Additional Information:
md_write_start() is scheduling at:

        wait_event(mddev->sb_wait,
                   !test_bit(MD_SB_CHANGE_PENDING, &mddev->sb_flags) ||
                   mddev->suspended);

raid5d() is scheduling at:

                wait_event_lock_irq(mddev->sb_wait,
                        !test_bit(MD_SB_CHANGE_PENDING, &mddev->sb_flags),
                        conf->device_lock);

Comment 1 Ben Marzinski 2023-04-04 00:53:13 UTC
The first c9s commit where I can reproduce this is:

commit 0990e82f887de26e61813c33cae08d76138239da
Author: Juri Lelli <juri.lelli>
Date:   Tue Aug 2 11:07:41 2022 +0200

    printk: Bring back the RT bits.

    Bugzilla: https://bugzilla.redhat.com/2171995
    Upstream Status: https://git.kernel.org/pub/scm/linux/kernel/git/rt/linux-rt-devel.git

    commit b576ab7eadbf1835eddfa5a47eea0a57d3f5b74f
    Author:    Sebastian Andrzej Siewior <bigeasy>
    Date:      Tue Jul 19 20:08:01 2022 +0200

        printk: Bring back the RT bits.

        This is a revert of the commits:
        | 07a22b61946f0 Revert "printk: add functions to prefer direct printing"
        | 5831788afb17b Revert "printk: add kthread console printers"
        | 2d9ef940f89e0 Revert "printk: extend console_lock for per-console locking"
        | 007eeab7e9f03 Revert "printk: remove @console_locked"
        | 05c96b3713aa2 Revert "printk: Block console kthreads when direct printing will be required"
        | 20fb0c8272bbb Revert "printk: Wait for the global console lock when the system is going down"

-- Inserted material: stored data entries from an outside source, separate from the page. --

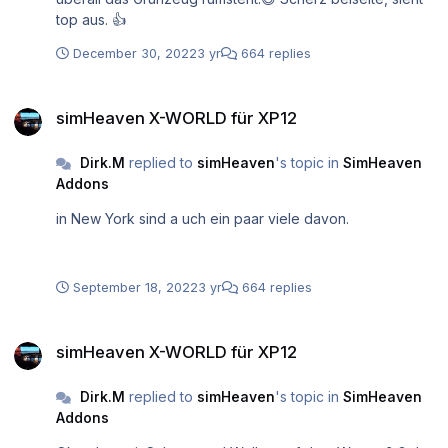
top aus. 👍
December 30, 2022
3 yr
664 replies
simHeaven X-WORLD für XP12
simHeaven X-WORLD für XP12
Dirk.M
replied to
simHeaven
's topic in
SimHeaven
Addons
in New York sind a uch ein paar viele davon.
September 18, 2022
3 yr
664 replies
simHeaven X-WORLD für XP12
simHeaven X-WORLD für XP12
Dirk.M
replied to
simHeaven
's topic in
SimHeaven
Addons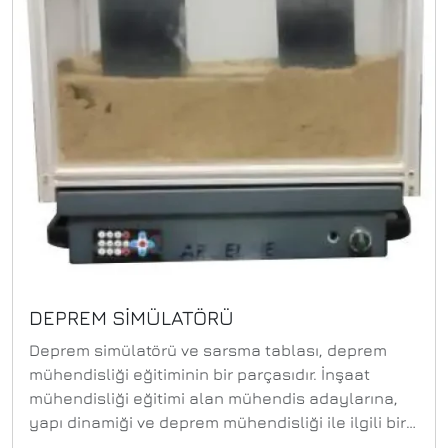
basınçları belirlemek için basınç ölçüm noktaları
ile donatılmıştır. Basınçlar altı borulu
manometrede görüntülenir. Toplam basınç, pitot
tüpü ile ölçülür ve başka bir tek tüplü
manometrede görüntülenir.
DEPREM SİMÜLATÖRÜ
Deprem simülatörü ve sarsma tablası, deprem
mühendisliği eğitiminin bir parçasıdır. İnşaat
mühendisliği eğitimi alan mühendis adaylarına,
yapı dinamiği ve deprem mühendisliği ile ilgili bir
takım kavramların öğretilmesinde, sarsma tablası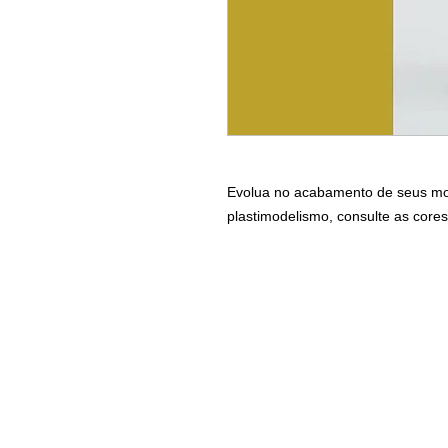
Evolua no acabamento de seus mode
plastimodelismo, consulte as cores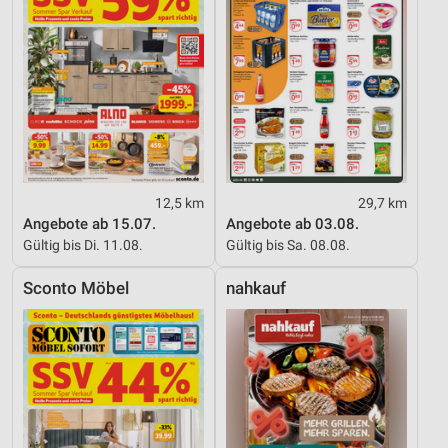
12,5 km
29,7 km
Angebote ab 15.07.
Angebote ab 03.08.
Gültig bis Di. 11.08.
Gültig bis Sa. 08.08.
Sconto Möbel
nahkauf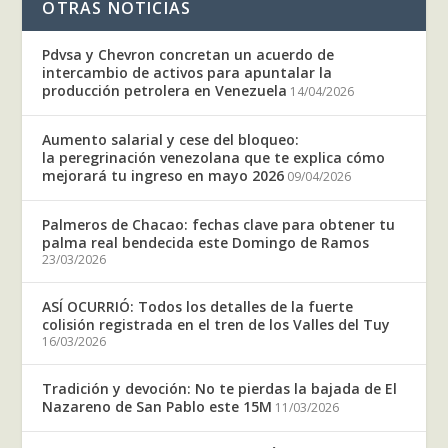
OTRAS NOTICIAS
Pdvsa y Chevron concretan un acuerdo de
intercambio de activos para apuntalar la
producción petrolera en Venezuela
14/04/2026
Aumento salarial y cese del bloqueo:
la peregrinación venezolana que te explica cómo
mejorará tu ingreso en mayo 2026
09/04/2026
Palmeros de Chacao: fechas clave para obtener tu
palma real bendecida este Domingo de Ramos
23/03/2026
ASÍ OCURRIÓ: Todos los detalles de la fuerte
colisión registrada en el tren de los Valles del Tuy
16/03/2026
Tradición y devoción: No te pierdas la bajada de El
Nazareno de San Pablo este 15M
11/03/2026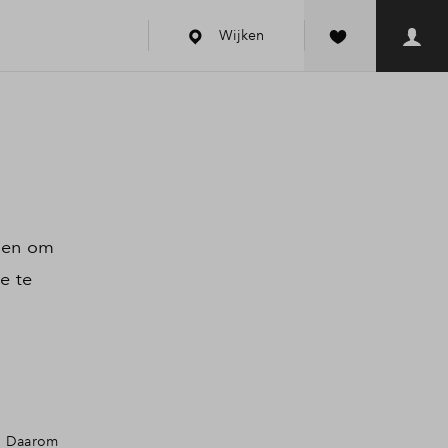
Wijken
doen om
e te
n. Daarom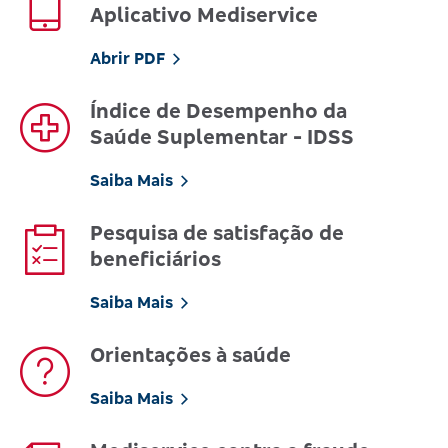
Aplicativo Mediservice
Abrir PDF
Índice de Desempenho da
Saúde Suplementar - IDSS
Saiba Mais
Pesquisa de satisfação de
beneficiários
Saiba Mais
Orientações à saúde
Saiba Mais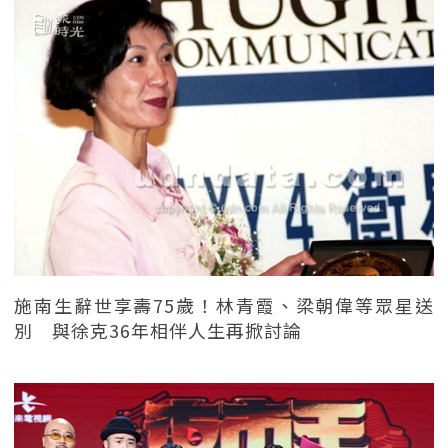
施南生辭世享壽75歲！林青霞、梁朝偉等眾星送
別 與徐克36年相伴人生再掀討論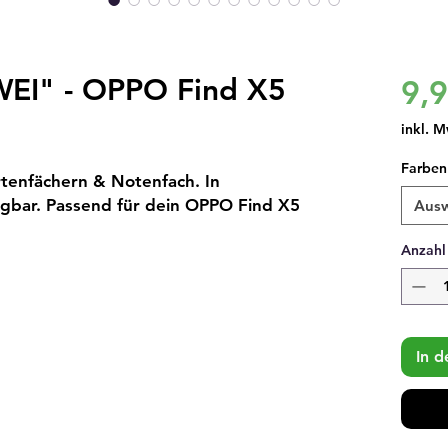
WEI" - OPPO Find X5
9,
inkl. M
Farben
rtenfächern & Notenfach. In
gbar. Passend für dein OPPO Find X5
Aus
Anzahl
In 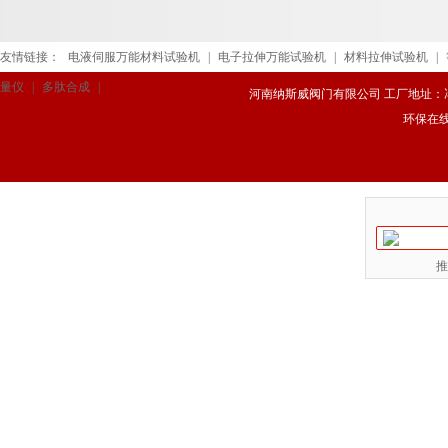
友情链接：
电液伺服万能材料试验机
|
电子拉伸万能试验机
|
材料拉伸试验机
|
量仪
|
多肽合成
|
河南纳斯威阀门有限公司 工厂地址：冯庄路
环保在
推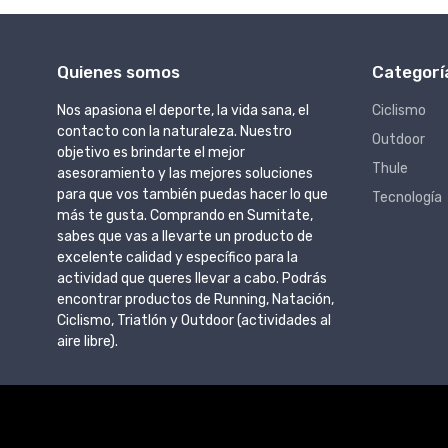
Quienes somos
Categorí
Nos apasiona el deporte, la vida sana, el
Ciclismo
contacto con la naturaleza. Nuestro
Outdoor
objetivo es brindarte el mejor
Thule
asesoramiento y las mejores soluciones
para que vos también puedas hacer lo que
Tecnología
más te gusta. Comprando en Sumitate,
sabes que vas a llevarte un producto de
excelente calidad y específico para la
actividad que queres llevar a cabo. Podrás
encontrar productos de Running, Natación,
Ciclismo, Triatlón y Outdoor (actividades al
aire libre).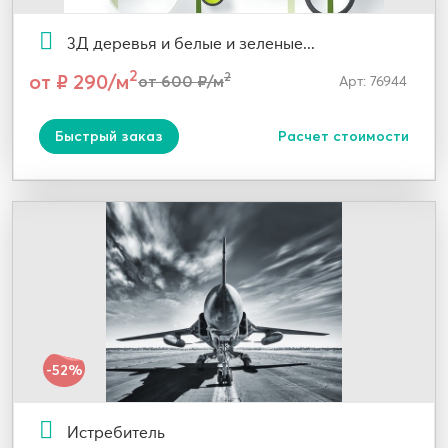
3Д деревья и белые и зеленые...
2
от ₽ 290/м
2
от 600 ₽/м
Арт: 76944
Быстрый заказ
Расчет стоимости
-52%
Истребитель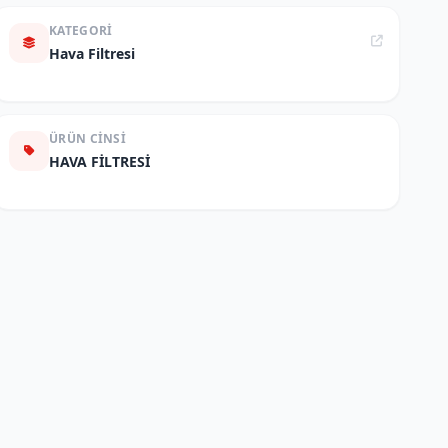
KATEGORI
Hava Filtresi
ÜRÜN CINSI
HAVA FİLTRESİ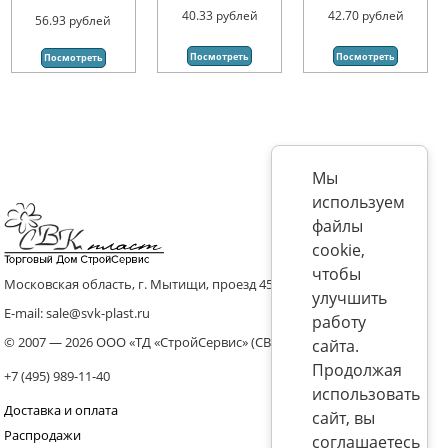
40.33
рублей
42.70
рублей
56.93
рублей
Посмотреть
Посмотреть
Посмотреть
Мы
используем
файлы
cookie,
чтобы
Московская область, г. Мытищи, проезд 4536 владение 8, стр.10
улучшить
E-mail: sale@svk-plast.ru
работу
© 2007 — 2026 ООО «ТД «СтройСервис» (СВК)
сайта.
Продолжая
+7 (495) 989-11-40
использовать
Доставка и оплата
сайт, вы
Распродажи
соглашаетесь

        which is needed for the atomic consoles which are used on PREEMPT_RT.

        Signed-off-by: Sebastian Andrzej Siewior <bigeasy>

    Signed-off-by: Juri Lelli <juri.lelli>

Comment 2 Ben Marzinski 2023-04-04 00:58:45 UTC
CCing Juri Lelli, since the bisect is pointing to a Kernel-RT commit.